> [Saved data entries]
☆ ☆ ☆ ☆ ☆

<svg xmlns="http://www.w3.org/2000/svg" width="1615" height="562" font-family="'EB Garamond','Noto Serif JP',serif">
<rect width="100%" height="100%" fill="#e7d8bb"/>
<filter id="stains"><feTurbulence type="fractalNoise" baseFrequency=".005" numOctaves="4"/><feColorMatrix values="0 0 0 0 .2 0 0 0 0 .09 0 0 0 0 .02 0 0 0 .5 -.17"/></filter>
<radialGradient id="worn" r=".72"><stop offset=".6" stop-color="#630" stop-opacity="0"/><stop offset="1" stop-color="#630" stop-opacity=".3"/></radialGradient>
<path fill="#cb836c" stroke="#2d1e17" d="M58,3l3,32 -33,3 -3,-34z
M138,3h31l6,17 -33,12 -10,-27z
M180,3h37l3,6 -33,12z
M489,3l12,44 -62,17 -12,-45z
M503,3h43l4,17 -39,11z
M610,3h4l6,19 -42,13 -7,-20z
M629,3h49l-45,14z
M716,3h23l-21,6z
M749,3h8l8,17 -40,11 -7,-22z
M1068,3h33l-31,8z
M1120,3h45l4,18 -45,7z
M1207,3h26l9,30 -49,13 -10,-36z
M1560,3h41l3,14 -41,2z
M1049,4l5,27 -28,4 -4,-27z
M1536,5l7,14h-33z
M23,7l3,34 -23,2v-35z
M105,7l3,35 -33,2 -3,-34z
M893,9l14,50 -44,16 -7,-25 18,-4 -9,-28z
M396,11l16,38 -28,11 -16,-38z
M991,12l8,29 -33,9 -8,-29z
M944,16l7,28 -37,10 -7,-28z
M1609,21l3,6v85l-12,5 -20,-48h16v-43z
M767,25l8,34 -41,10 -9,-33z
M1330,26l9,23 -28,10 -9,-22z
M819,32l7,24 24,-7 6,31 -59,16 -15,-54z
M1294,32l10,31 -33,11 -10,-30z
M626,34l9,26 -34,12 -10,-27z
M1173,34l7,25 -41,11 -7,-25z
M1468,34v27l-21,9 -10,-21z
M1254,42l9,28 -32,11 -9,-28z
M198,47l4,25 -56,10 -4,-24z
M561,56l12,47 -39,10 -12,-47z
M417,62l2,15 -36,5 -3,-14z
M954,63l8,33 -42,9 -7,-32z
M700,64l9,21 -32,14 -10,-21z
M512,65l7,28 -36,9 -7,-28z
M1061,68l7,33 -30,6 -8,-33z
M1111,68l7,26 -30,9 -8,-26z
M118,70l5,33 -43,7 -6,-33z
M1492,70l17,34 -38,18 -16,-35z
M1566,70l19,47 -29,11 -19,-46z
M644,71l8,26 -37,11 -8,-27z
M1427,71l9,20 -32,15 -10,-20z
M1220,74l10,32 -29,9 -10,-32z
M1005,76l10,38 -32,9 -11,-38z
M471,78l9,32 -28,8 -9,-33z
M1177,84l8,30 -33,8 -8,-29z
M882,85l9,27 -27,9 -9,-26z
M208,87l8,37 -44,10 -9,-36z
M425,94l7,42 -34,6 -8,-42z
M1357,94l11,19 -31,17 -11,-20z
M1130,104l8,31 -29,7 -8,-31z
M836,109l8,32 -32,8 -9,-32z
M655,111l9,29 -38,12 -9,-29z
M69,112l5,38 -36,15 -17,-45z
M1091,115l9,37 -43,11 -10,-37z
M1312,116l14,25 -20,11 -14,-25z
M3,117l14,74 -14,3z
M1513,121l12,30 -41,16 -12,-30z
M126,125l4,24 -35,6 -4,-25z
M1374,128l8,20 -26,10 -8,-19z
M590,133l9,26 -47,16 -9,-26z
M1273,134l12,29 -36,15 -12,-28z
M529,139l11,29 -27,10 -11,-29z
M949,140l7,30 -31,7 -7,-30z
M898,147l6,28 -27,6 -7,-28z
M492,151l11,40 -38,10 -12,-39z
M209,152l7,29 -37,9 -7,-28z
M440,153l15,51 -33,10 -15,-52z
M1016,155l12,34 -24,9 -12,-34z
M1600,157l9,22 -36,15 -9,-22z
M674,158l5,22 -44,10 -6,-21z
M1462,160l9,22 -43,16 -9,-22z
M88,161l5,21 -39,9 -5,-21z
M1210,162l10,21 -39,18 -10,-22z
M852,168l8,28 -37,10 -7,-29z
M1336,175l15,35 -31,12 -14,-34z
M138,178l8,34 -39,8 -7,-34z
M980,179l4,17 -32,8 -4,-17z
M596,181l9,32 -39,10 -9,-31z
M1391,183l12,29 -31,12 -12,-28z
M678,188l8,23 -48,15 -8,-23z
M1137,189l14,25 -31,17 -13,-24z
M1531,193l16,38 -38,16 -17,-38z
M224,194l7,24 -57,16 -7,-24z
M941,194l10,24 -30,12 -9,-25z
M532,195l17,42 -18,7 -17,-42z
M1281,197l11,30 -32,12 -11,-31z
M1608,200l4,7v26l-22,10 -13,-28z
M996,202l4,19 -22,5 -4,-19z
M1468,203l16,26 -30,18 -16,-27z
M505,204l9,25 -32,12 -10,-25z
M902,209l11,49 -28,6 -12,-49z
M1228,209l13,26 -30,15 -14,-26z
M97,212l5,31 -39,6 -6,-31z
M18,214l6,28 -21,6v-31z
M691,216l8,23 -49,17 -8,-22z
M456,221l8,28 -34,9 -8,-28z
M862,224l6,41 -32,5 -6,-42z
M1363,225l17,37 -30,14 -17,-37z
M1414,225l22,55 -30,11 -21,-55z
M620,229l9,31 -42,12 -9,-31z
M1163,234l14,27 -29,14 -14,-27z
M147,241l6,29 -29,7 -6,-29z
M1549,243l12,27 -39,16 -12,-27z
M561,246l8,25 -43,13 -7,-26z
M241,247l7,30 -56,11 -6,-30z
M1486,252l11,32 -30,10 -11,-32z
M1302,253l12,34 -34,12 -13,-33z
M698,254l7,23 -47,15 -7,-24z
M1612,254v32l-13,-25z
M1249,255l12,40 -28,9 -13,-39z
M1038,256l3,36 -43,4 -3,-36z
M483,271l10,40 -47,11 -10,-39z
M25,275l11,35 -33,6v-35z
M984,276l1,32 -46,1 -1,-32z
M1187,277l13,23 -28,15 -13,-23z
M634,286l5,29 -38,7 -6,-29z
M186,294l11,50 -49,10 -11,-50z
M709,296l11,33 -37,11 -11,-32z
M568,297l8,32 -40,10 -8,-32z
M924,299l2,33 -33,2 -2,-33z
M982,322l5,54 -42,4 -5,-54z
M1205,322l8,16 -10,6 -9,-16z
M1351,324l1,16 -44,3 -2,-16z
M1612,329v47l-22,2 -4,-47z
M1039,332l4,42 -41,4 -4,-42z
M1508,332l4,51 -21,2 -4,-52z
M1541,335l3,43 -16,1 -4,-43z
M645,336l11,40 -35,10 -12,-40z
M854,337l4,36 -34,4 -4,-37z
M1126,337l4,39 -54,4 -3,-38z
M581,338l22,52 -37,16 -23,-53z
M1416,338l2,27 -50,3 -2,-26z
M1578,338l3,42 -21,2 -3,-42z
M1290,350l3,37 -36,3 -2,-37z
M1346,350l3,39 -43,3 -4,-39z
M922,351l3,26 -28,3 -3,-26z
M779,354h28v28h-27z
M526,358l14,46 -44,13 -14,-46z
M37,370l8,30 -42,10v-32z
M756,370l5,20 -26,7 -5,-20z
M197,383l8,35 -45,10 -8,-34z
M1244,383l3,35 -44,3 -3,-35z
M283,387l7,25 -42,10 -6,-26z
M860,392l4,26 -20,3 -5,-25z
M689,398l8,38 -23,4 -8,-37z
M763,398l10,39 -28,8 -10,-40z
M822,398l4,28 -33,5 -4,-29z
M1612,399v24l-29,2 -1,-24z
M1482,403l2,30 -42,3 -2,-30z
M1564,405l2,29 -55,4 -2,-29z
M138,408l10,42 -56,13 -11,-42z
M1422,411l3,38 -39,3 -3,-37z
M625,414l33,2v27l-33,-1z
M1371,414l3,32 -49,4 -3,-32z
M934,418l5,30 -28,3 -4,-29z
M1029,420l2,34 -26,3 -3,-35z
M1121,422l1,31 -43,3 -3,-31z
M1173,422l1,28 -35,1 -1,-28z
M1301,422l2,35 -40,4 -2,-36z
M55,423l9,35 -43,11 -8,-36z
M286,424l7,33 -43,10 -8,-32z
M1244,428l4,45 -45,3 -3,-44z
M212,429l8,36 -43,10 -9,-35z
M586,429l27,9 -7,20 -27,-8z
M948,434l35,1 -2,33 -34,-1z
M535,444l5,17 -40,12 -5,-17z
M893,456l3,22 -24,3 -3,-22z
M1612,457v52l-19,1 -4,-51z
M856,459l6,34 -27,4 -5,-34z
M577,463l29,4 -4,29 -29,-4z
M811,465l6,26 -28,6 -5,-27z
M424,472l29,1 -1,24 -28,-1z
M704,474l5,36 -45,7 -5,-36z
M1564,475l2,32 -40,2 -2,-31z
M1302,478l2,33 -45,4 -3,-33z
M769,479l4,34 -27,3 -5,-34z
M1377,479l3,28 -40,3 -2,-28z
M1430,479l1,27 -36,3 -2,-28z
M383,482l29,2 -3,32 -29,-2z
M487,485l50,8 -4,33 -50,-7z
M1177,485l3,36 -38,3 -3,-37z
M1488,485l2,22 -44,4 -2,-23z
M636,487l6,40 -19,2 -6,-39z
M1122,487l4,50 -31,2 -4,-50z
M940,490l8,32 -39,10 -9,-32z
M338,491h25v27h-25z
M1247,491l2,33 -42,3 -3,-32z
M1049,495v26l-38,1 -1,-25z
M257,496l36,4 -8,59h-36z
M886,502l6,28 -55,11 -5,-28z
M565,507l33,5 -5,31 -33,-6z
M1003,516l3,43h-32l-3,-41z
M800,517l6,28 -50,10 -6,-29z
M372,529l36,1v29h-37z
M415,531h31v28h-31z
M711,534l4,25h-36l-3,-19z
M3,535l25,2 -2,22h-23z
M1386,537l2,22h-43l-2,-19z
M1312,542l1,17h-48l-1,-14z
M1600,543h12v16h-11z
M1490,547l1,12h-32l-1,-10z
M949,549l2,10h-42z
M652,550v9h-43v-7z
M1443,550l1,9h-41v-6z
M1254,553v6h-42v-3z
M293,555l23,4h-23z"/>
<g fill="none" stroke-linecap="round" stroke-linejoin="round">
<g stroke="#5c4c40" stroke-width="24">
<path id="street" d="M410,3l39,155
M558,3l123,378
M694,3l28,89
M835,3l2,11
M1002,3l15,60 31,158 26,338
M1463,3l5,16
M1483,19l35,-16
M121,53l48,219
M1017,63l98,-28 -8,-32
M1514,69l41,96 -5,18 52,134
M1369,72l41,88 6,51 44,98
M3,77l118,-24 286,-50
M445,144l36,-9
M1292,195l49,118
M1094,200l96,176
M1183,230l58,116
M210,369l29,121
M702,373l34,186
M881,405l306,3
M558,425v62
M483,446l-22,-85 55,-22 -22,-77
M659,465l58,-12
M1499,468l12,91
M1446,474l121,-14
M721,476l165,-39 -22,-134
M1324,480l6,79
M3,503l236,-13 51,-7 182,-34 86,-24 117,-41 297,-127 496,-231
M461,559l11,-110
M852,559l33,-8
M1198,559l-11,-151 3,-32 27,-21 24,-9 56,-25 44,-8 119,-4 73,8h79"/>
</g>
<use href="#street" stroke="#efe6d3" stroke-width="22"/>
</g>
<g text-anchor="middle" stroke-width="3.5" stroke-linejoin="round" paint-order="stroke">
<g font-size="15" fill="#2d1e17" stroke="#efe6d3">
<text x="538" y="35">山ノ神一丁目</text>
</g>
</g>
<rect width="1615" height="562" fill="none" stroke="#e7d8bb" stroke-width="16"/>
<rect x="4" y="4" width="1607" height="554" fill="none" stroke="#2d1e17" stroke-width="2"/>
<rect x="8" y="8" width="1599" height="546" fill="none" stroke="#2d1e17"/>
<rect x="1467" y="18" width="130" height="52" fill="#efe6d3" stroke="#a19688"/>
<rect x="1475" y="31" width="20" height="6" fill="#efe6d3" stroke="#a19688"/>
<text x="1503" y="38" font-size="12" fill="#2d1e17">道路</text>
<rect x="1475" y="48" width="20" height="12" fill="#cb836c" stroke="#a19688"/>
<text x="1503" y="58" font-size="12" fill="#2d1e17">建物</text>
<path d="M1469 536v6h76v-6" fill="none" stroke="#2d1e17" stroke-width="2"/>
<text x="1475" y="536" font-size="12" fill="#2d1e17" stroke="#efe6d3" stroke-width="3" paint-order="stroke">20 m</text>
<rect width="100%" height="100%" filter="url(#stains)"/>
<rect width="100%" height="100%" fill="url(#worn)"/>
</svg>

☆ ☆ ☆ ☆ ☆

> [Problem statement] Look over the entries for "worn", then copy every line that includes that string.

> [Exercise answer]
<radialGradient id="worn" r=".72"><stop offset=".6" stop-color="#630" stop-opacity="0"/><stop offset="1" stop-color="#630" stop-opacity=".3"/></radialGradient>
<rect width="100%" height="100%" fill="url(#worn)"/>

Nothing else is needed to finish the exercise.